Please tally the lines in the listing below that contain the string "count", treating case as significant, and give only the number.

> **Entries**
^^^^^^^^^^^^^^^^
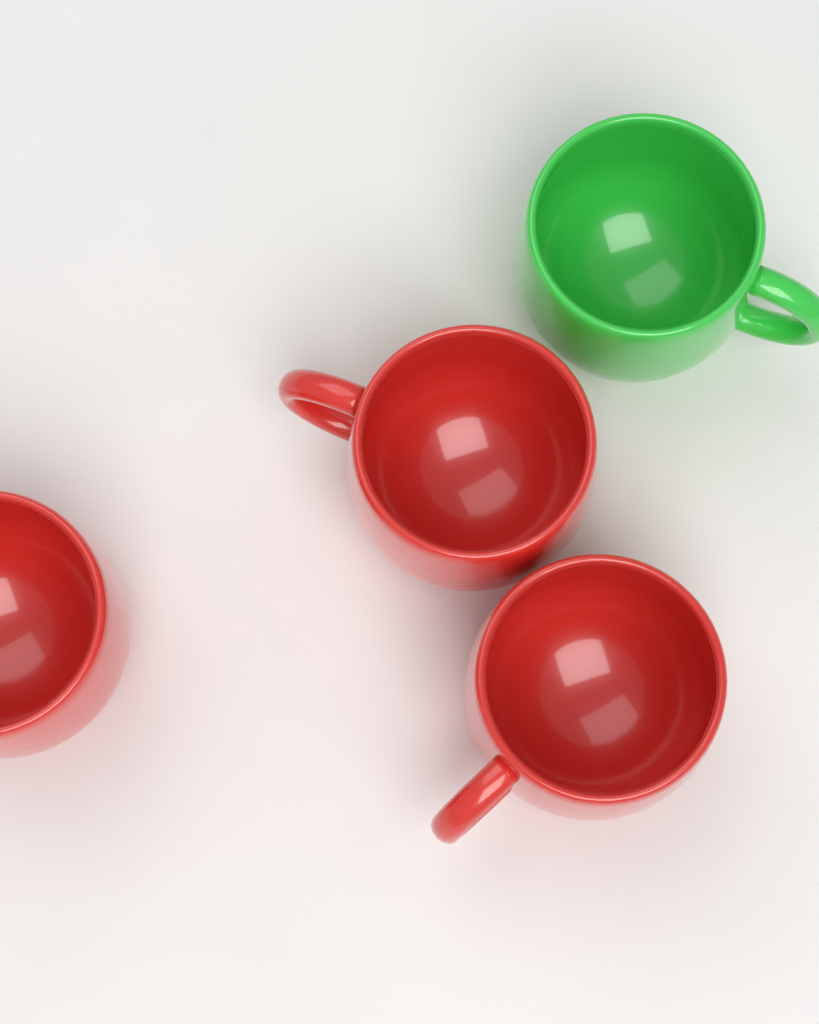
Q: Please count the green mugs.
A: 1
^^^^^^^^^^^^^^^^
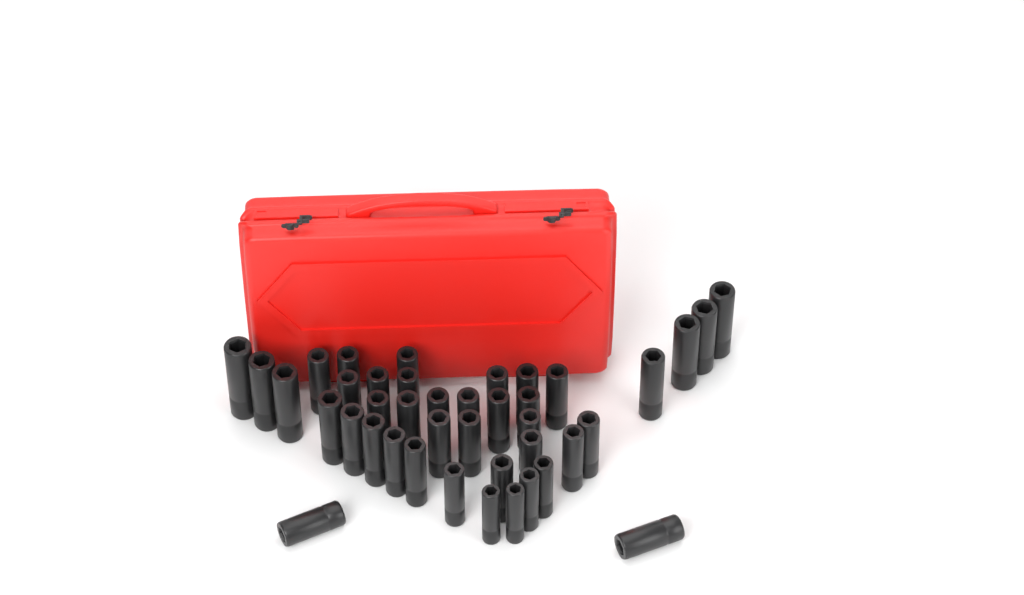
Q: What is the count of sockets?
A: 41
^^^^^^^^^^^^^^^^
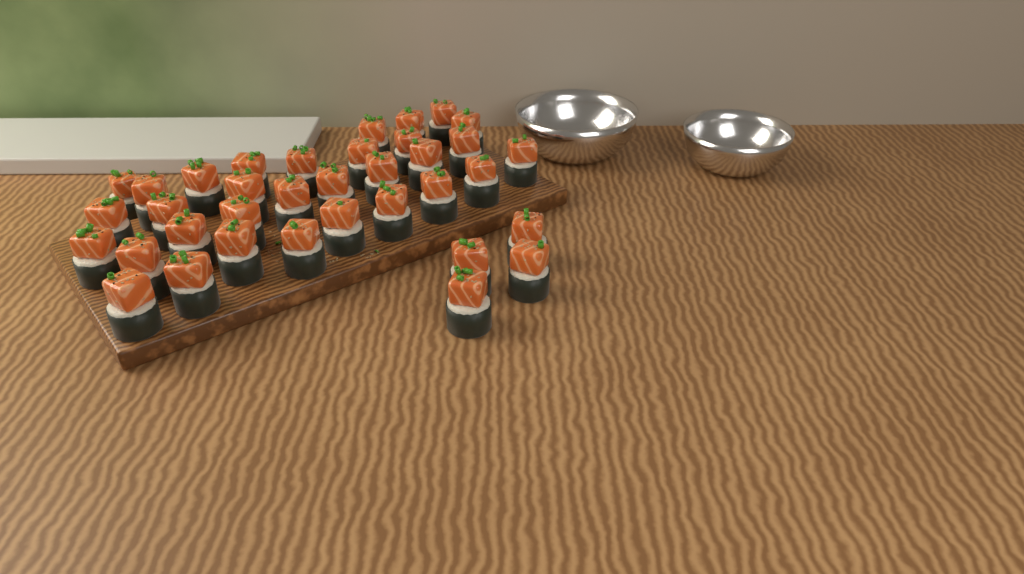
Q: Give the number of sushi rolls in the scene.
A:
^^^^^^^^^^^^^^^^
> **Reply to the task**
2